In 2018 only 6,513 candidates got a Resident Medical Intern (MIR) place out of 14,448 graduates who sat the exam.

Those who fail have to choose whether to wait another year to sit the exam again or look for work in the private sector, Spain’s Medical Schooling Association adds.

This spells trouble for the researchers behind this study, as their findings also underline an alarming stat: 70,000 doctors in Spain will retire in the next ten years. The average age of a doctor in Spain is currently 49.2 years.

“Our health system will be greatly affected unless we make changes regarding HR and recruitment in the face of our ageing population," Dr. Carmen Sebastianes, vice president of Cádiz ‘s College of Physicians, is quoted as saying in the study.
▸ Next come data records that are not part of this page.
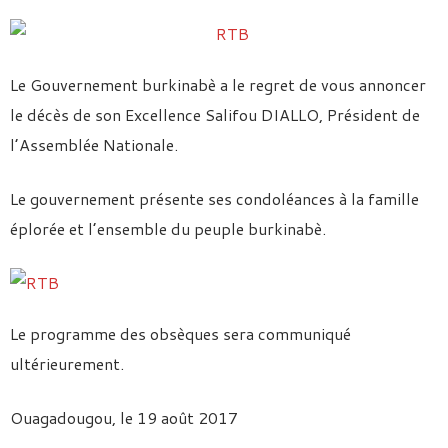
Le Gouvernement burkinabè a le regret de vous annoncer
le décès de son Excellence Salifou DIALLO, Président de
l’Assemblée Nationale.
Le gouvernement présente ses condoléances à la famille
éplorée et l’ensemble du peuple burkinabè.
Le programme des obsèques sera communiqué
ultérieurement.
Ouagadougou, le 19 août 2017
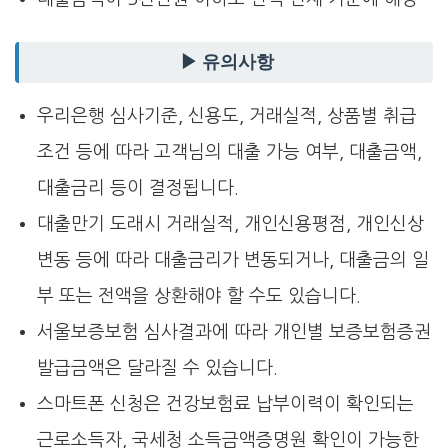
▶ 유의사항
우리은행 심사기준, 신용도, 거래실적, 상품별 취급
조건 등에 따라 고객님의 대출 가능 여부, 대출금액,
대출금리 등이 결정됩니다.
대출만기 도래시 거래실적, 개인신용평점, 개인신상
변동 등에 따라 대출금리가 변동되거나, 대출금의 일
부 또는 전액을 상환해야 할 수도 있습니다.
서울보증보험 심사결과에 따라 개인별 보증보험증권
발급금액은 달라질 수 있습니다.
스마트폰 신청은 건강보험료 납부이력이 확인되는
근로소득자, 국세청 소득금액증명원 확인이 가능한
“In 2031, 25.6 percent of Spain’s population will be over the age of 65,” she stated, adding that the public sector is going to need a lot more medics in the fields of primary care, anesthesia, geriatrics, digestive system, cardiology, pulmonology and neurology.

Serafín Romero, president of the General Council of Medical Associations, stressed that this drop in doctors will be “moderate and transitory” in the Spanish regions that already have a vast pool of medical professionals.
“There is no shortage of doctors in Spain, they’re just badly distributed,” Romero explained.

Up to 58 percent of doctors are found in four regions: Cataluña with 16.4 percent, Madrid with 15.9 percent, Andalusia with 15.3 percent and Comunidad Valenciana with 10.5.

On the other side of the spectrum are La Rioja and Cantabria, with 0.7 and 1.6 percent of the total doctor pool, regions that are more likely to bear the brunt of the drop in public doctors in the coming years.